The co-working footprint in Hong Kong will continue to grow in 2018 as businesses consider new ways to manage their real estate. This opens the door for co-working providers to attract multinational companies into flexible and creative spaces. Real estate is typically the second largest operating expense to a company, excluding staff wages. Co-working providers can offer a tailor-made office solution with no upfront capital expenditure costs which address a platform of work based challenges.

Owing to the initial investment needed to set up permanent office space, self-employed entrepreneurs and small start-ups were the initial users of co-working space in Hong Kong. Recognising the unique offering of community, collaboration and higher transactional flexibility, a growing multinational client base has emerged. Co-working now boasts a range of users across different industries, a trend we expect to accelerate moving forward.

For many businesses it is critical to be in an environment that has access to start-ups and technology innovators, elements that can be found in the “community” within the co-working ecosystem. Likewise, traditional teams that are mobile on a daily basis and do not need a permanent desk can work in different locations. These businesses are attracted to a network that allows mobility throughout the city.

Relatively new in Hong Kong, the co-working trend has taken off with 560,000 square feet of providers already in operation.

Year to date space leased, but not yet in operation, is equivalent to 560,000 sq ft, while an additional 550,000 sq ft is currently under negotiation. Significant institutional investment is helping to drive aggressive global expansion and new market players. But there are challenges ahead.

Several landlords have entered the market, while a handful of others are considering doing so. Established operators include Sino Ocean Land which set up OK Space, and Soho which operates 3Q. Swire Properties was the first major landlord in Hong Kong to set up their own hybrid called Blueprint, which opened in December 2014. The landlord recently launched a new version, a co-working and multi-functional event space, located in their Taikoo Place portfolio. The big question is whether other landlords will follow suit in Hong Kong, both creating direct competition with co-working operators and locking them out of real estate options.

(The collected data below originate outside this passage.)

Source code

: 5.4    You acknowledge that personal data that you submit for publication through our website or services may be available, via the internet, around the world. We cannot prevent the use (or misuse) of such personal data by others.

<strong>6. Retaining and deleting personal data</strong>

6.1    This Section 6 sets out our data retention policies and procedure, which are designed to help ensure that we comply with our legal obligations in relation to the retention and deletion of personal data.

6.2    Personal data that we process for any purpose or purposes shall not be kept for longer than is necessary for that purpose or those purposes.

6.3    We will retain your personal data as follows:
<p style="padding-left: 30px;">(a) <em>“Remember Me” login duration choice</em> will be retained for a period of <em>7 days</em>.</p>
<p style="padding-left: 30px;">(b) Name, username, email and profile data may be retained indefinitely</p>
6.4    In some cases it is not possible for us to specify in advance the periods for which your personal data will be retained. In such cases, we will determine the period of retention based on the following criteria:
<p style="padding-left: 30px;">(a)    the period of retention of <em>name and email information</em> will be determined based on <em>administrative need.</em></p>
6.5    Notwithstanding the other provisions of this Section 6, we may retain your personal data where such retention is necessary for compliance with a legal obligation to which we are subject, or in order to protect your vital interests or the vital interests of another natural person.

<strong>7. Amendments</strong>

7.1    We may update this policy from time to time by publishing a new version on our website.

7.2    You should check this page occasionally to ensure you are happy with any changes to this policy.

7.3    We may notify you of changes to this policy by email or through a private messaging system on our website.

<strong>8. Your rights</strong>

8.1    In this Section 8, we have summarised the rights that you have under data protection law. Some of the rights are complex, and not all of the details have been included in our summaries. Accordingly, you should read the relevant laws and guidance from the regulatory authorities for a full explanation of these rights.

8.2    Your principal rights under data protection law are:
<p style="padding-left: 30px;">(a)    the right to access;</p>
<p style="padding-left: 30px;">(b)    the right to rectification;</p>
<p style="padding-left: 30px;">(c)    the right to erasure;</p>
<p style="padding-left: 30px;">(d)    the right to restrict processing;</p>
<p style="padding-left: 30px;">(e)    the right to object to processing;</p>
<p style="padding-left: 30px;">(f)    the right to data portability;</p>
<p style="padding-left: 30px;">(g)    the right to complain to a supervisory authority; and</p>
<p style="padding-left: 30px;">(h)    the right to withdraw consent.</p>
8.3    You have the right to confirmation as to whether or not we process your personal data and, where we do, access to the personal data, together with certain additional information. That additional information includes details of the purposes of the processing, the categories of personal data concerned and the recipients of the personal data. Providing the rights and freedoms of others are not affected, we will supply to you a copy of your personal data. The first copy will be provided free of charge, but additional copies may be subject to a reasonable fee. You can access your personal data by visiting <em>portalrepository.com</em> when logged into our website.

Office vacancy rates in Hong Kong are tight, particularly on Hong Kong Island. As a result, co-working operators face strong competition for large space from traditional occupiers and each other. We expect this trend to continue due to steady demand in the core districts.

But when there is demand, a way around the problem will be found. For example, naked Hub leased 55,000 square feet in Bonham Circus, a pencil building in Sheung Wan. Buildings that are perceived as being less attractive to traditional occupiers could be ideal for co-working, as they can offer affordable rents, proximity to transport networks, and an opportunity to partner with an investor landlord to upgrade a building. The attraction from a landlord perspective is the ability to secure an anchor tenant on a long lease and increase the capital value of the asset through revitalisation. By incorporating smart design and partnering with local businesses such as Hong Kong Walls, a non-profit organisation that creates opportunities for artists, naked Hub has created a unique destination for innovators in the heart of Sheung Wan.

Co-working in Hong Kong was for a time seen as filling gaps in buildings, however it is increasingly becoming an indicator of where forward-thinking businesses take up roots.

WeWork recently leased two floors at Mapletree Bay Point in Kwun Tong and there are a number of other providers negotiating in Kowloon East. The floor plates of existing co-working space in Hong Kong ranges from 2,000 sq ft to 24,000 sq ft. In future, we are likely to see co-working operators occupying large floor plates that offer greater flexibility in office design and an array of amenities. This is the volume of space the broader business community needs to satisfy growing demand.

Corporate real estate and portfolio strategies are increasingly looking at ways to activate and maximise space and avoid a major impact to their books. The expansion of co-working can play a significant role as companies aim to implement new working strategies and connect closer to an innovative community.